To visualize these results, a principal coordinate analysis (PCoA) of the weighted UniFrac distances is shown in Fig. 4. We note that the first and second principal coordinate axes combined only account for 28% of the total explained variance, and therefore the significant distances mentioned previously are not easily visible in the PCoA plot. Interestingly, Fig. S8 shows that changes in the soil microbial community composition over time are readily apparent. This helps confirm the validity of our microbial community analytical methods, since these temporal changes were easily distinguishable.


image file: d2va00233g-f4.tif
Fig. 4 Principal coordinate analysis (PCoA) of the weighted UniFrac distance of the soil microbial communities' ASVs in control (CTRL), 10 mg HDPE microplastic kg−1 soil (P10), 100 mg HDPE microplastic kg−1 soil (P100), chemical contaminants + 100 mg HDPE microplastic kg−1 soil (CP100), and chemical contaminants (C) treated soils. PRE (pre-treatment) is a composite sample of the uncontaminated soils. Ellipses represent the zone where 95% of samples from a bivariate normal distribution with the same mean and covariance matrix as the respective treatment would be drawn from. Numbers in brackets indicate the amount of variance explained by that principal coordinate (PC).
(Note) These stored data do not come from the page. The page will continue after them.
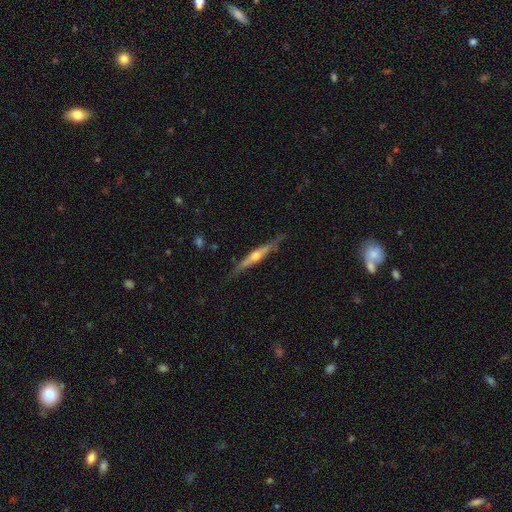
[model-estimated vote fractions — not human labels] A featured or disk galaxy (72%) viewed edge-on (96%) with a rounded central bulge (85%).

Vote fractions:
- Smooth or featured? featured or disk: 72% / smooth: 22% / star or artifact: 6%
- Edge-on disk? yes: 96% / no: 4%
- Edge-on bulge? rounded: 85% / none: 10% / boxy: 5%
- Merging? none: 81% / minor disturbance: 15% / major disturbance: 3% / merger: 2%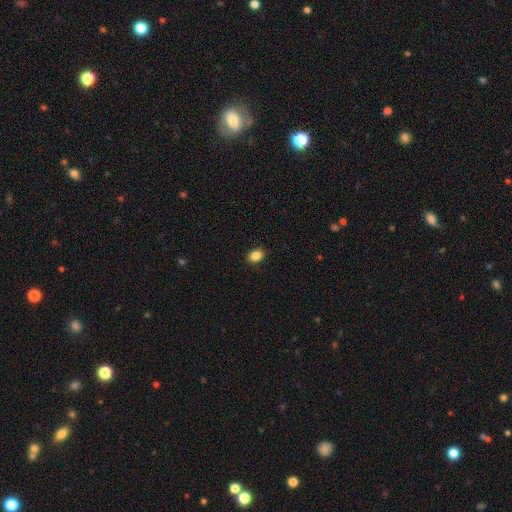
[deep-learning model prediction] A smooth galaxy with no disk features (86%) that is in between round and cigar-shaped (70%). Merging: none (90%).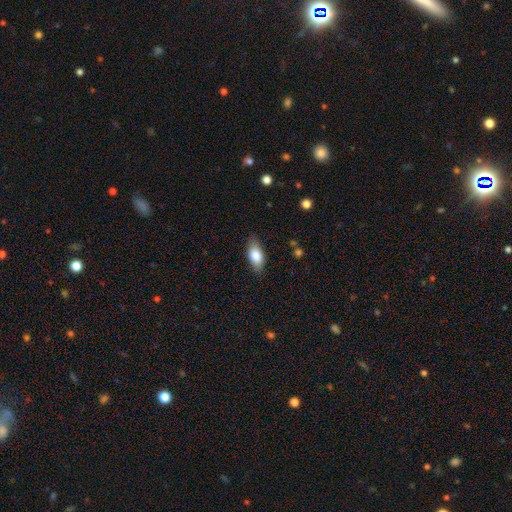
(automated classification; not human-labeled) Smooth or featured? Predicted: smooth (p=0.78). How rounded? Predicted: in between (p=0.86). Merging? Predicted: none (p=0.82).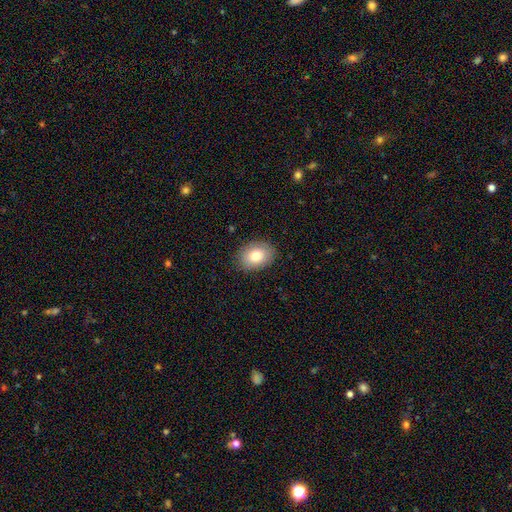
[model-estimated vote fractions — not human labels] Smooth or featured?
  - smooth: 79% *
  - featured or disk: 13%
  - star or artifact: 9%
How rounded?
  - in between: 68% *
  - round: 31%
  - cigar-shaped: 1%
Merging?
  - none: 87% *
  - minor disturbance: 9%
  - major disturbance: 2%
  - merger: 1%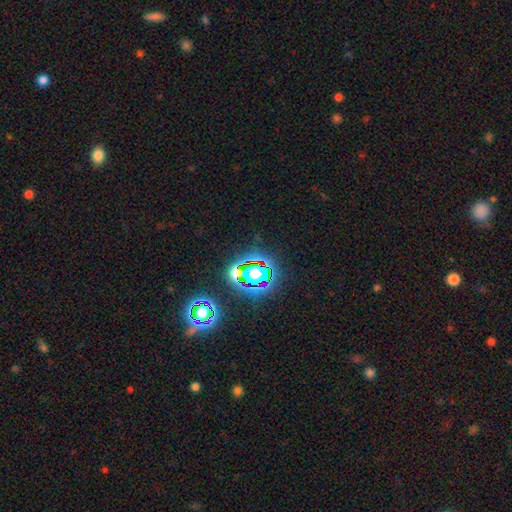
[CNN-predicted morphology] smooth-or-featured: star or artifact: 80% | smooth: 12% | featured or disk: 7%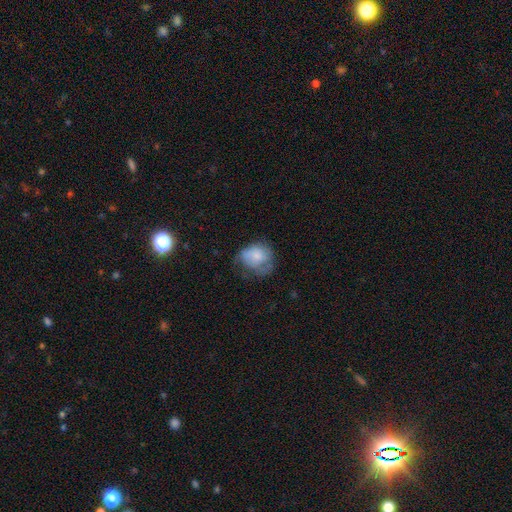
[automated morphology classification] smooth-or-featured: smooth: 68% | featured or disk: 24% | star or artifact: 8%
  how-rounded: round: 57% | in between: 42% | cigar-shaped: 1%
  merging: none: 36% | minor disturbance: 34% | major disturbance: 28% | merger: 2%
In a study by Lin et al., LDPE with a volume-weighted mean diameter of 37 μm was applied to field soil at concentrations up to 15 g m−2 and the soil was then sampled after 287 days.46 They found that the addition of LDPE was associated with a significant decrease in the abundance of various types of microarthropods and nematodes, but had no significant impact on the overall abundance of microorganisms.46 Previously, Huang et al. exposed soil to 76 mg kg−1 LDPE microplastic films (2 mm × 2 mm × 0.01 mm) over 90 days, and observed a change in the taxonomic composition of the soil microbial community composition.47 However, they did not see any change in the Shannon's diversity index between the control soil and the soil exposed to LDPE microplastics. Similarly, Li et al. conducted a microplastic study on the sediments found in the Huangjinxia Reservoir and saw no significant difference in the Shannon's diversity index between sediment samples containing less than 400 microplastics per kg and those sediment samples containing over 600 microplastics per kg.48

The effects of chemical contaminants on soil microbial communities have also been assessed previously. Liu et al. showed that 100 mg kg−1 sulfamethoxazole can reduce the Shannon's diversity index of the soil microbial community relative to the control after 7 days of exposure, but this effect disappeared after 21 days.49 Meanwhile, Park et al. found that triclosan (10 or 50 mg kg−1 soil) had a minimal effect on the soil microbial community composition and, similar to our findings, observed that time played a greater role in soil microbial community composition changes than triclosan.50 Zhang et al. found that wastewater treated with 250 μg L−1 caffeine reduced the bacterial community diversity during a 210 days exposure in a wetland system.51

In our study, we saw no effect of any of the treatments on the Shannon's diversity index of the soil microbial community (Fig. S7). This is in agreement with scientific literature on the impact of microplastics on the Shannon's diversity index of soil, however, the literature suggests that the presence of chemical contaminants can increase or decrease the Shannon's diversity index of the soil. Since our study consisted of an exposure involving eight chemical contaminants simultaneously, it is perhaps not so surprising that they collectively had no effect on the microbial biodiversity of the soils as their individual abilities to increase or decrease diversity may have negated each other to some extent. From the weighted UniFrac distances, it was clear that the presence of the chemical contaminants was able to significantly alter the microbial community composition of the soil relative to the control (CTRL-C pair, q = 0.0076), but was unable to significantly change it in the co-presence of 100 mg kg−1 HDPE microplastics (CTRL-CP100 pair, q = 0.1862).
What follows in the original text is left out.